- Goal 1: In the forum thread about the feed loading error, after updating to which version did the two feeds stop loading?

++++

Keyword

Feed error - Failed loading XML... (with a fix)

  • Steve
  • Steve's Avatar Topic Author
  • Offline
  • Junior Member
More
8 years 6 months ago - 8 years 6 months ago #154190 by Steve
Failed loading XML... error parsing attribute name attributes construct error Couldn't find end of Start Tag line 1 Extra content at the end of the document


I had 2 feeds that have stopped loading since updating to version 3.5.

I found that this was causing the error
<rss version="2.0"xmlns:atom="http://www.w3.org/2005/Atom">

So I modified the helper file to replace the block of text.

about line 268
// cleanup the content received
			$repurl= array('<rss version="2.0"xmlns:atom="http://www.w3.org/2005/Atom">');
			$goodurl= array('<rss version="2.0"xmlns:atom="http://www.w3.org/2005/Atom">' =>'<rss version="2.0">');

			$fgcOutput = preg_replace("#(\n|\r|\s\s+|<!--(.*?)-->)#s", "", $fgcOutput);
			$fgcOutput = preg_replace("#(\t)#s", " ", $fgcOutput);

			$fgcOutput = str_replace($repurl, $goodurl, $fgcOutput);

I am not sure this is the best way to fix it but it did solve the problem and wanted t let anyone else with the problem know.

SC
Last edit: 8 years 6 months ago by Steve.
The topic has been locked.
  • Krikor Boghossian
  • Krikor Boghossian's Avatar
  • Offline
  • Platinum Member
More
8 years 6 months ago #154499 by Krikor Boghossian
Replied by Krikor Boghossian on topic Feed error - Failed loading XML... (with a fix)

++++

- Goal 2: From the listing below, pull out every line that contains the string "kern".

- Dataset excerpts:
++++

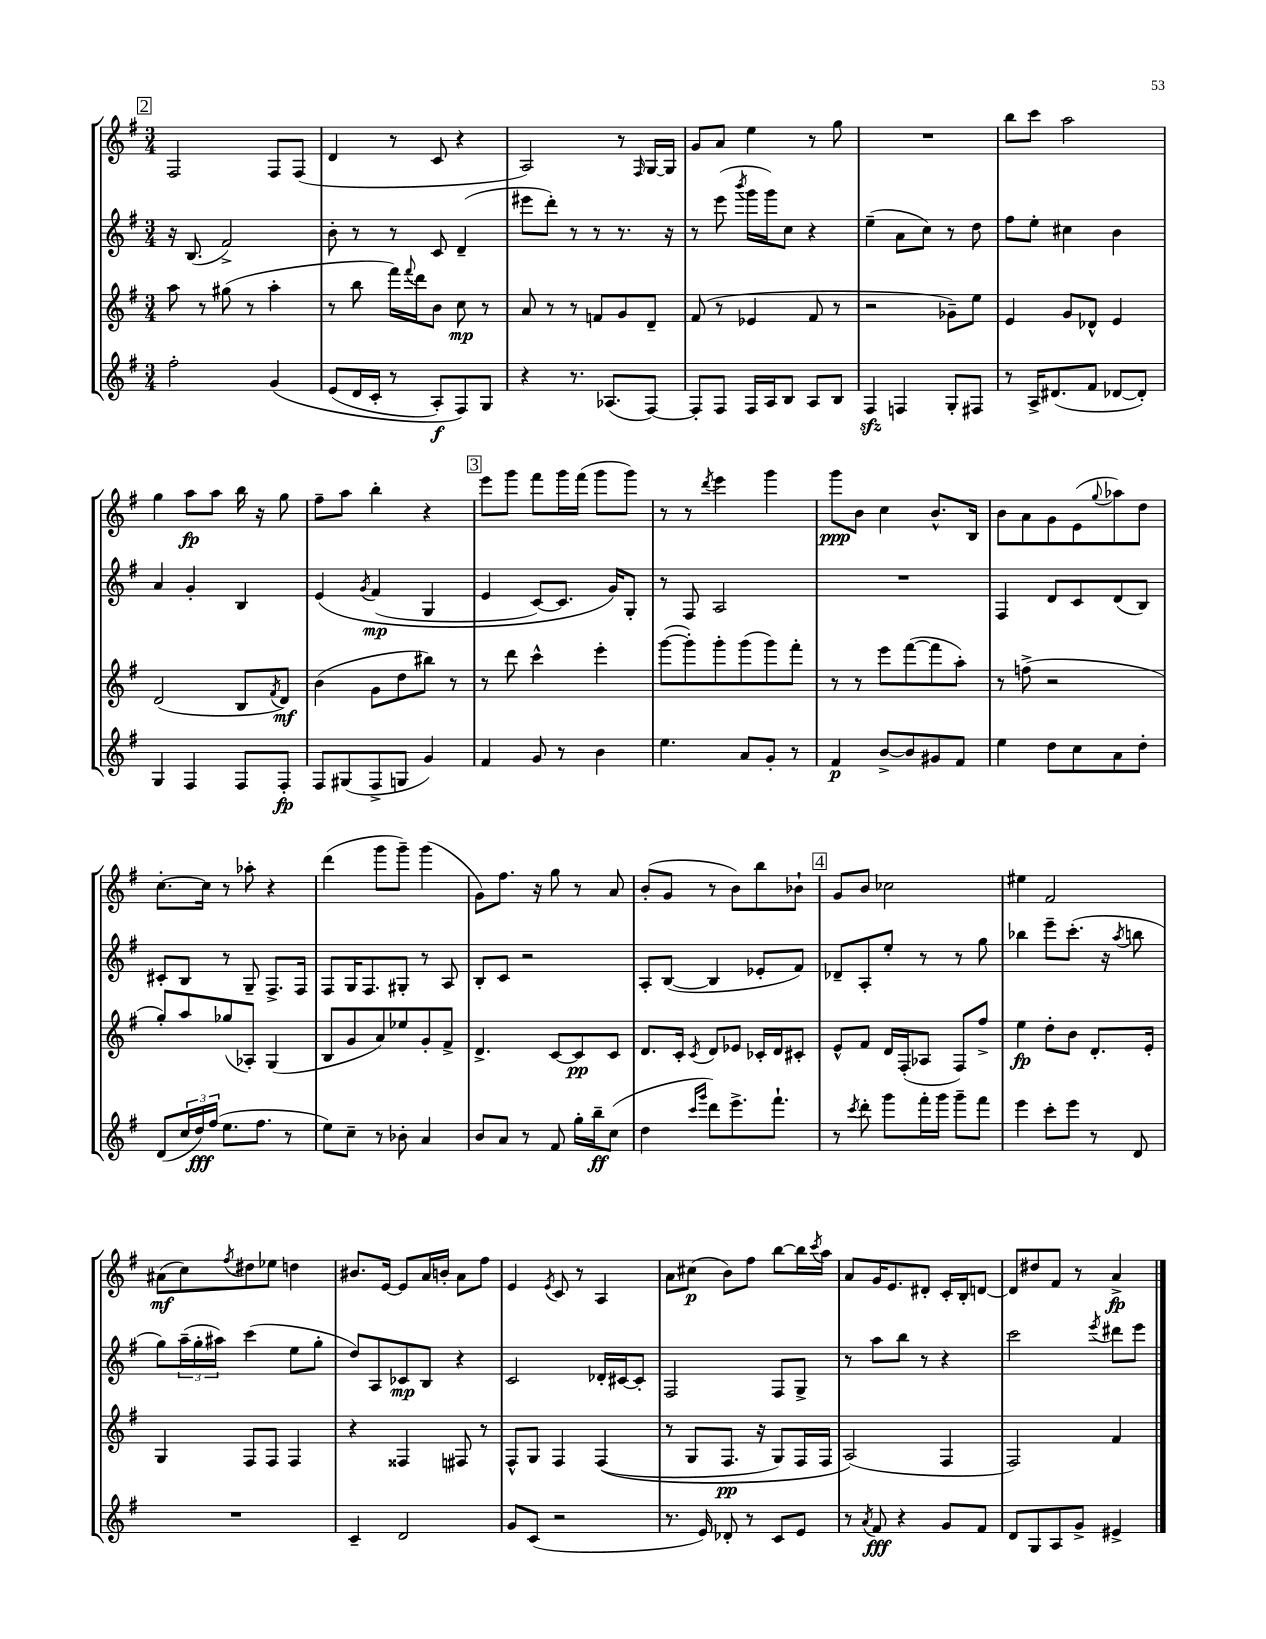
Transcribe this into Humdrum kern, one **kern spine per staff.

**kern	**kern	**kern	**kern
*staff4	*staff3	*staff2	*staff1
*clefG2	*clefG2	*clefG2	*clefG2
*k[f#]	*k[f#]	*k[f#]	*k[f#]
*M3/4	*M3/4	*M3/4	*M3/4
2ff#'\	8aa\	16r	2F#/
.	.	(8.B/	.
.	8r	.	.
.	(8gg#\	2f#^/)	.
.	8r	.	.
&(4g/	4aa'\	.	8F#/L
.	.	.	(8F#/J
=	=	=	=
(8e/L	8r	8b'\	4d/
16d/L	8bb\	8r	.
16c'/JJ	.	.	.
8r	16fff#\LL)	8r	8r
.	8qqfff#/	.	.
.	16ddd\J	.	.
8A'/L)	8b\J	8c/	8c/
8F#/&)	8cc\	(4d~/	4r
8G/J	8r	.	.
=	=	=	=
4r	8a/	8eee#\L	2A/)
.	8r	8ddd'\J)	.
8.r	8r	8r	.
.	8f/L	8r	.
(8.A-/L	.	.	.
.	8g/	8.r	8r
.	.	.	16qqF#/
[8F#/J)	8d~/J	.	[16G/LL
.	.	16r	16G/]JJ
=	=	=	=
8F#'/]L	(8f#/	8r	8g/L
8F#/J	8r	(8eee\	8a/J
.	.	8qbbb/	.
16F#/LL	4e-/	16ggg\LL	4ee\
16A/J	.	16ggg\J)	.
8B/J	.	8cc\J	.
8A/L	8f#/	4r	8r
8B/J	8r	.	8gg\
=	=	=	=
4F#/	2r	(4ee~\	2.r
4F/	.	8a\L	.
.	.	8cc\J)	.
8G'/L	8g-~\L)	8r	.
8F#/J	8ee\J	8dd\	.
=	=	=	=
8r	4e/	8ff#\L	8bb\L
16A^/LK	.	8ee'\J	8ccc\J
(8.d#/	.	.	.
.	8g/L	4cc#\	2aa\
8f#/J	8d-^^/J	.	.
[8d-/L	4e/	4b\	.
8d-'/]J)	.	.	.
=	=	=	=
4G/	(2d/	4a/	4gg\
4F#/	.	4g'/	8aa\L
.	.	.	8aa\J
8F#/L	8B/L	4B/	16bb\
.	.	.	16r
.	8qf#/	.	.
8F#'/J	8d/J)	.	8gg\
=	=	=	=
8F#/L	(4b\	&(4e/	8ff#~\L
(8G#/	.	.	8aa\J
.	.	8qg/	.
8F#^/	8g\L	(4f#/	4bb'\
8G/J	8dd\	.	.
4g/)	8bb#\J)	4G/	4r
.	8r	.	.
=	=	=	=
4f#/	8r	4e/	8eee\L
.	8ddd\	.	8ggg\J
8g/	4ccc^^\	[8c/L)	8fff#\L
8r	.	8.c/]J	16ggg\L
.	.	.	(16fff#\JJ
4b\	4eee'\	.	8ggg\L
.	.	16g/LK&)	.
.	.	8G'/J	8ggg\J)
=	=	=	=
4.ee\	([8ggg\L	8r	8r
.	8ggg'\])	8F#/	8r
.	.	.	8qddd/
.	8ggg'\	2A/	4eee\
8a/L	(8ggg\	.	.
8g'/J	8ggg\)	.	4ggg\
8r	8fff#'\J	.	.
=	=	=	=
4f#/	8r	2.r	8ggg\L
.	8r	.	8b\J
[8b^/L	8eee\L	.	4cc\
8b/]	([8fff#\	.	.
8g#/	8fff#\]	.	8.b^^/L
8f#/J	8aa'\J)	.	.
.	.	.	16B/Jk
=	=	=	=
4ee\	8r	4F#/	8b\L
.	(8ff^\	.	8a\
8dd\L	2r	8d/L	8g\
8cc\	.	8c/	(8e\
.	.	.	8qqgg/
8a\	.	(8d/	8aa-\)
8dd'\J	.	8B/J)	8dd\J
=	=	=	=
(8d/L	8gg'/L)	8c#'/L	[8.cc'\L
24cc/L	8aa/	8B/J	.
24dd/)	.	.	.
.	.	.	16cc\]Jk
(24ff#/JJ	.	.	.
8.ee\L	(8gg-/	8r	8r
.	8A-'/J)	8G~/	8aa-'\
8.ff#\J	.	.	.
.	(4G/	8.F#^/L	4r
8r	.	.	.
.	.	16F#/Jk	.
=	=	=	=
8ee\L)	8B/L	8F#/L	(4ddd\
8cc~\J	8g/	16G/K	.
.	.	8.F#/	.
8r	8a/)	.	8ggg\L
8b-'\	8ee-/	8G#'/J	8ggg~\J)
4a/	8g'/	8r	(4ggg\
.	8f#^/J	8A/	.
=	=	=	=
8b/L	4.d^/	8B'/L	8g\L)
8a/J	.	8c/J	8.ff#\J
8r	.	2r	.
.	.	.	16r
8f#/	[8c/L	.	8gg\
16gg'\LL	8c/]	.	8r
16bb~\J	.	.	.
(8cc\J	8c/J	.	8a/
=	=	=	=
4dd\	8.d/L	8A'/L	(8b'/L
.	.	([8B/J	8g/J
.	16c'/Jk	.	.
16qqccc/LL	.	.	.
16qqggg/JJ	8qc/	.	.
8ddd\L)	8d/L	4B/]	8r
8.eee^\	8e-/J	.	8b\L)
.	16c-'/LL	8e-'/L	8bb\
8.fff#`\J	16d/J	.	.
.	8c#'/J	8f#/J)	8b-`\J
=	=	=	=
8r	8e^^/L	8d-~/L	8g/L
8qccc/	.	.	.
8ddd'\	8f#/J	8A'/	8b/J
8ggg\L	16d/LL	8ee'/J	2cc-\
.	(16F#'/J	.	.
16fff#'\L	8A-/J	8r	.
16ggg\JJ	.	.	.
8ggg~\L	8F#/L)	8r	.
8fff#\J	8ff#^/J	8gg\	.
=	=	=	=
4eee\	4ee\	4bb-\	4ee#\
8ccc'\L	8dd'\L	8eee~\L	2f#/
8eee\J	8b\J	(8.ccc'\J	.
8r	8.d'/L	.	.
.	.	16r	.
.	.	8qaa/	.
8d/	.	8bb\	.
.	16e'/Jk	.	.
=	=	=	=
2.r	4G/	8gg\L)	(8a#\L
.	.	(24aa~\L	8cc\)
.	.	24gg'\	.
.	.	24aa#\JJ)	.
.	.	.	8qff#/
.	8F#/L	(4ccc\	8dd#\
.	8F#/J	.	8ee-\J
.	4F#/	8ee\L	4dd\
.	.	8gg'\J	.
=	=	=	=
4c~/	4r	8dd/L)	8.b#/L
.	.	8A/	.
.	.	.	[16e/Jk
2d/	4F##/	8c-/	8e/]L
.	.	8B/J	16a/L
.	.	.	16b'/JJ
.	8F#/	4r	8a\L
.	8r	.	8ff#\J
=	=	=	=
8g/L	8F#^^/L	2c/	4e/
(8c/J	8G/J	.	.
.	.	.	8qe/
2r	4F#/	.	8c/
.	.	.	8r
.	&((4F#/	16d-'/LL	4A/
.	.	[16c#/J	.
.	.	8c#'/]J	.
=	=	=	=
8.r	8r	2F#/	8a\L
.	8G/L	.	(8cc#\J
16e/)	.	.	.
8d-'/	8.F#/J	.	8b\L)
8r	.	.	8ff#\J
.	16r	.	.
8c/L	8G/L)	8F#/L	[8bb\L
8e/J	16F#/L	8G^/J	16bb\]L
.	.	.	8qccc/
.	16F#/JJ	.	16aa\JJ
=	=	=	=
8r	(2A/&)	8r	8a/L
8qa/	.	.	.
8f#/	.	8aa\L	16g/K
.	.	.	8.e/
4r	.	8bb\J	.
.	.	8r	8d#'/J
8g/L	4F#/	4r	16c'/LL
.	.	.	16B'/J
8f#/J	.	.	[8d/J
=	=	=	=
8d/L	2F#/)	2ccc\	8d/]L
8G/	.	.	8dd#/
8A/	.	.	8f#/J
8g^/J	.	.	8r
.	.	8qeee/	.
4e#^/	4f#/	8ddd#\L	4a^/
.	.	8eee\J	.
==	==	==	==
*-	*-	*-	*-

++++

- Expected output 1: Version 3.5.

- Expected output 2:
Transcribe this into Humdrum kern, one **kern spine per staff.
**kern	**kern	**kern	**kern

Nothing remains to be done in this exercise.